------ INPUT DATA ------
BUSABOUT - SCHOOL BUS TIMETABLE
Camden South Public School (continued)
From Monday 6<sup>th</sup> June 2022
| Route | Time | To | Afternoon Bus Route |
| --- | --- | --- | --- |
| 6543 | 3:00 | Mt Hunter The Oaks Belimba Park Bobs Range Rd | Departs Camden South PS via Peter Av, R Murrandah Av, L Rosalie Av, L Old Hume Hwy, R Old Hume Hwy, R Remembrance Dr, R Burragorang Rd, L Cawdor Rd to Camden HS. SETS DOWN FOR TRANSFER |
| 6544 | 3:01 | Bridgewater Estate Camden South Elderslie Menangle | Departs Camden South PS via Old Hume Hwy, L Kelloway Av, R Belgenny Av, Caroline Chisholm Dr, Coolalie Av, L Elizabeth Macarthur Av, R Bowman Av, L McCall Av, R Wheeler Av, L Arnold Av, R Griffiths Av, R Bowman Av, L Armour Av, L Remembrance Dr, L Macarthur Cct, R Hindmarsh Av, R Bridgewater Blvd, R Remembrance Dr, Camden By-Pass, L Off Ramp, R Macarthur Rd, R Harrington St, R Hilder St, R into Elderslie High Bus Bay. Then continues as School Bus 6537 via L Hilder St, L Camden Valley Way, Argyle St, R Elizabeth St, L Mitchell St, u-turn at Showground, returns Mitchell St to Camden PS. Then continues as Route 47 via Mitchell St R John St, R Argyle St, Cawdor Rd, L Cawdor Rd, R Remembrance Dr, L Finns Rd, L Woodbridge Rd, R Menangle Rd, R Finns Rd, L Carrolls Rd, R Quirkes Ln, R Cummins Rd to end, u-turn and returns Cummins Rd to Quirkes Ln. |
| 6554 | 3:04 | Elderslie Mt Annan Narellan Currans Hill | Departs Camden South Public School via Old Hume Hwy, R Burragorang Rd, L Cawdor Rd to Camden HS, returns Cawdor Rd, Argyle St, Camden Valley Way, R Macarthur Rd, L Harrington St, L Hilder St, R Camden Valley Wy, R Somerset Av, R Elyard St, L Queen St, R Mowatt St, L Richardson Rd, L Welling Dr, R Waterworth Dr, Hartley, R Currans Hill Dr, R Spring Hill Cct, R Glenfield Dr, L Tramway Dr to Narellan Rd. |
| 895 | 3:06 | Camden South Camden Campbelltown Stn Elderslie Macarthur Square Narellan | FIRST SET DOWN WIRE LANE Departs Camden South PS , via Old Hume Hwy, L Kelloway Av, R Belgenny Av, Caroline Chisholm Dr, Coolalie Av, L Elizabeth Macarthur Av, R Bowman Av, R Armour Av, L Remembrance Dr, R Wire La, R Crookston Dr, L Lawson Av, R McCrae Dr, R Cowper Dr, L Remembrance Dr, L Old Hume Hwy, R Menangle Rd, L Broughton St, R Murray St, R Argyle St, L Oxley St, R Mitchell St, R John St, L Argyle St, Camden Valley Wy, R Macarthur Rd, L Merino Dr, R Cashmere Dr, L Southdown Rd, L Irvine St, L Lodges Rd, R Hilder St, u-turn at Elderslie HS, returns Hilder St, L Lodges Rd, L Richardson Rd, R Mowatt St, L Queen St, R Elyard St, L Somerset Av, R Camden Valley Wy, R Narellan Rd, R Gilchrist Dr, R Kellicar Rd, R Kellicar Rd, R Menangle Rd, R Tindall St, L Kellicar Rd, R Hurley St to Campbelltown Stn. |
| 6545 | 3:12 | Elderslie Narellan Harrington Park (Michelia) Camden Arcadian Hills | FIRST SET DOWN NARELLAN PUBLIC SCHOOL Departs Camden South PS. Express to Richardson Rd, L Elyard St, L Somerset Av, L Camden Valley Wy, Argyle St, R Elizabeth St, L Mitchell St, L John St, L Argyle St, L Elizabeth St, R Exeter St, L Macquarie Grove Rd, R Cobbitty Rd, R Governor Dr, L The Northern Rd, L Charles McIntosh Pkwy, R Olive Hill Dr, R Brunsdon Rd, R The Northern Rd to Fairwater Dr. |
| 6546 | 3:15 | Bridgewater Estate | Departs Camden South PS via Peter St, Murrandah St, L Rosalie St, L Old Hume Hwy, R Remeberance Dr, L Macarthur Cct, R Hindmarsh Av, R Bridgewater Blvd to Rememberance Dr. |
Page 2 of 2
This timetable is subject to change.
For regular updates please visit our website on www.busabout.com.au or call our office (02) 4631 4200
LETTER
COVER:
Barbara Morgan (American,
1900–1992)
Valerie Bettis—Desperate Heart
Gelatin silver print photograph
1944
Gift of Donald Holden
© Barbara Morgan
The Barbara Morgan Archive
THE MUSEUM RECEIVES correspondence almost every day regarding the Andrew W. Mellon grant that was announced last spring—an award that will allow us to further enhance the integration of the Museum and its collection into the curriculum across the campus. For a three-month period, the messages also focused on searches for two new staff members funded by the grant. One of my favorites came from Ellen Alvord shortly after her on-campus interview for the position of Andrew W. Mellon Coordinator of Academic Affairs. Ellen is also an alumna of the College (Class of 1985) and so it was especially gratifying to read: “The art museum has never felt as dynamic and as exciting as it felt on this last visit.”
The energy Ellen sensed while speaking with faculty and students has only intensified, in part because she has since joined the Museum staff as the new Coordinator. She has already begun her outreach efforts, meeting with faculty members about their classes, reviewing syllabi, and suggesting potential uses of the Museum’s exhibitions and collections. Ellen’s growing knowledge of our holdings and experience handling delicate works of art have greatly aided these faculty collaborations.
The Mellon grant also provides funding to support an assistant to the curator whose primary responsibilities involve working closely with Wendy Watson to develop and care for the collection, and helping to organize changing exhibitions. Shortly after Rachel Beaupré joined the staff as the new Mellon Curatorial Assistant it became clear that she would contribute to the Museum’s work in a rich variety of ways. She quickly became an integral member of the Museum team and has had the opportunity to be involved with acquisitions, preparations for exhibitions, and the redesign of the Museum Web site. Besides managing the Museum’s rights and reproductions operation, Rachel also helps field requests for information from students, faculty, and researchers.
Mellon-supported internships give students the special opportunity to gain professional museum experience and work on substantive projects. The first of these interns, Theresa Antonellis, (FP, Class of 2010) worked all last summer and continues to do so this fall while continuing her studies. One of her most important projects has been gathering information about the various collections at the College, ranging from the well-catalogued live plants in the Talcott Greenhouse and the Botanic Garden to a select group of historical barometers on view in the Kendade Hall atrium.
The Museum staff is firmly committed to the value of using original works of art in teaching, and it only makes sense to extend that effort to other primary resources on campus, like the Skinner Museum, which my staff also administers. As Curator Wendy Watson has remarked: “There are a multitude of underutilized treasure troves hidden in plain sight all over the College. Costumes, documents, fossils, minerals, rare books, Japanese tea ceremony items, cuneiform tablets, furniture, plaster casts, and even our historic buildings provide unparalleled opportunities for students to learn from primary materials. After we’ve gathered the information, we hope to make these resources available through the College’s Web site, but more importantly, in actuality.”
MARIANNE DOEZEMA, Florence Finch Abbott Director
------
Set the entries down again exactly, beginning with their first line and ending with the line that contains "FOR TRANSFER |"; omit all other lines.

→ OUTPUT FOR THIS EXERCISE
BUSABOUT - SCHOOL BUS TIMETABLE
Camden South Public School (continued)
From Monday 6<sup>th</sup> June 2022
| Route | Time | To | Afternoon Bus Route |
| --- | --- | --- | --- |
| 6543 | 3:00 | Mt Hunter The Oaks Belimba Park Bobs Range Rd | Departs Camden South PS via Peter Av, R Murrandah Av, L Rosalie Av, L Old Hume Hwy, R Old Hume Hwy, R Remembrance Dr, R Burragorang Rd, L Cawdor Rd to Camden HS. SETS DOWN FOR TRANSFER |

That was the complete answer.